Twats! The RO2 heap manager isn't worried about those restrictions either:
It's merely that there wouldn't be enough memory to do this anyway! RO2 & 3
could only ever take a max of 16Mb anyway. And the highest address was
32Mbytes!

>> and reruns itself, keeping the original app intact. When the new app has
> Isn't it a bit wasteful on memory to have two copies of an app loaded at
> once? For example,  Impression Style with no files loaded takes up 600K
> of wimpslot.  This is no problem on a 9Mb machine,  but what about 2Mb
> users?  Here's a possible solution.  Howabout the old app saves all it's
> data into tfs: and the new app then loads it back.  A swi
> "Tornado_ReLoadApp" could do it in the background:  the app saves it's
> data into tfs: and then calls the swi.  The new app is loaded over the
> top of the old one,  and initialised.  When the Tornado App Manager sees
> a Message_TaskStarted it can send a Message_DataLoad to the application
> to force it to load data back from tfs.

For a start, it would be strongly recommended that no Tornado app need quit
and reload just because of a config change. I've never had to, and I've seen a
well-written app need to either.
   Add to this, there's virtual memory so a 2Mb owner would merely notice lots
of disc activity. Also, all files and data in apps is *already* contained in
tfs:, if you had fully read the brief. So there would never be a case of two
copies of the same data being in memory, as merely it becomes a case of the
old app passing the handles of the data blocks to the new task. Very easy. And
if an app needs to OS_Find it's files in, which it shouldn't, it can do so
from tfs:.

>> Is done. Tornado hooks into Address exception etc. and catches any such
> Hooking on to hardware vectors is not the same under RISC OS 3.5.  Two
> reasons: the module area is now at &2100000.  If you were to assemble the
> instruction "b &2100000" and disassemble it you will find that you've run
> out of bits (dis: b &fe100000).  The second reason is the new processor
> modes with the ARM6 and above - when an exception occurs you get put in a
> 32 bit mode - 26bit code doesn't work in 32 bit modes, so you have to
> switch back to 26bits.  Fortunately there is a swi which can help you:  swi
> "OS_ClaimProcessorVector",  but looking at the docs it seems that you can't
> use the addrex vector (prefetch and data aborts are supported).

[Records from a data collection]

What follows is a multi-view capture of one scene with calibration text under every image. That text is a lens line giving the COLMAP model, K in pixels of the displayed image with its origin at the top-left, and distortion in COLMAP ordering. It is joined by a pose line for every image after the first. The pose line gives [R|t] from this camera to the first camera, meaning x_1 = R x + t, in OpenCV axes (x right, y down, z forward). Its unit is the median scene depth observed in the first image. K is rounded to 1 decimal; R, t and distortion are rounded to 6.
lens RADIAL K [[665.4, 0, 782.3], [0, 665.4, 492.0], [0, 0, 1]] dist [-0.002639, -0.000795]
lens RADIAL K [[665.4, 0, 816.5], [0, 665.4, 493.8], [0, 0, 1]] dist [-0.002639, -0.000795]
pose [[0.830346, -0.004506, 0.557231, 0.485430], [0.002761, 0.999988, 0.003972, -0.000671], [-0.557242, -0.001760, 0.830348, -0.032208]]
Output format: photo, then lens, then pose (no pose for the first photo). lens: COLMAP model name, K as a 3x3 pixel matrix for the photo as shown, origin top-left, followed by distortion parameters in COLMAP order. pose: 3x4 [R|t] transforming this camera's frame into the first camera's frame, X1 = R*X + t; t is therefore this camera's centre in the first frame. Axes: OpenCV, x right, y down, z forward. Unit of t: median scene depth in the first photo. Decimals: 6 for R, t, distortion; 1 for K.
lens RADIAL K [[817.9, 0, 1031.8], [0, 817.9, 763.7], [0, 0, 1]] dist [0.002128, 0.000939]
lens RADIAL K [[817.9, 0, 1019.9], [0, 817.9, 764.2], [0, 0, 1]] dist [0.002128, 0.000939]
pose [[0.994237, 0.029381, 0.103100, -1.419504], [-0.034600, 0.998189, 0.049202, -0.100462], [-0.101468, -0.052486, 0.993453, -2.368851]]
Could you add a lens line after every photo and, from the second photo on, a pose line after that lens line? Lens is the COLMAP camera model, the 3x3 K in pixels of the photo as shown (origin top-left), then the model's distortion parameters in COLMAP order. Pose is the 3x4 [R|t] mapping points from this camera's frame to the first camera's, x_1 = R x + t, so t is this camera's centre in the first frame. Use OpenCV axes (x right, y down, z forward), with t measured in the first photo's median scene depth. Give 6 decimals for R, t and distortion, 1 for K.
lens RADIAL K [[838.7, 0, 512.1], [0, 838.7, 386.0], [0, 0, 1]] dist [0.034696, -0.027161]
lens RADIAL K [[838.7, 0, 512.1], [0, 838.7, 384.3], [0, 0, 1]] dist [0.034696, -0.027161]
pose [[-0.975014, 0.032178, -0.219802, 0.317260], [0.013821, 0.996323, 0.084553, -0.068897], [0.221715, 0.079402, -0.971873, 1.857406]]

▸ Work to complete
a: List every amount in the discussion of Tornado on RISC OS that is stated in megabytes or kilobytes, giving each one only once.
b: Extend the discussion of Tornado on RISC OS, starting after its final sentence.

▸ Numbered answers
a: 16Mb, 32Mbytes, 600K, 9Mb, 2Mb

b:
:-). Hehe, I wasn't planning to overwrite the hardware vectors, but have
Tornado hook itself into the environment handlers. I think this works on the
RPC too? :-)
   Also, any code written specifically for the RPC will use the 32bit mode
/all/ the time. Has to, as it's in the aims that Tornado code should be
superior to other code where possible.

> - TFS
> Does not work.  I've assembled it,  and loaded the module.  Typing *tfs is
> fine, but any further * commands (such as *. *info *ex) fail.  They all
> data-abort at &01c02084 - according to my memory map this is near the
> bottom of the system heap (starts at &01c02000).

Works okay on RO3.1!

> When I try to shutdown the computer,  I get the error FS_Entry Func 16 not
> supported by tfs - I've looked up Func16 in the book and it is just called
> shutdown.  On entry,  r0=16 - I think you can safely ignore this one and
> not bother with the error.

This is *BLASTED* RO3+ for you! RO3 Fileswitch does lots of Func16 all the
time, even if they aren't supported (which according to my PRM's it doesn't
have to be really). TFS uses it own method of implementing wildcards, like the
RO2 PRM's say it should. Blasted RO3!

> Works,  but garbage collection doesn't appear to be very good.  At the left
> of the bar,  it's mostly white with a few black lines;  to the right of the
> used portion it is mostly black with a few white lines.  The right hand
> side of the heap is completely black (because it's unused).

:-) - exactly! For a start, the black lines are actually minute pockets of
small bytes, like eight or sixteen, but the renderer plots them as looking too
big (smallest it can do is one line thick).
   The right is black, and blank, because it's meant to be! In reality,
Tornado would auto-shrink and extend if necessary and the appropriate bits
were set in Tornado_HeapInit. The HeapExt program, which is a prototype,
doesn't implement the full set of Heap+ facilities.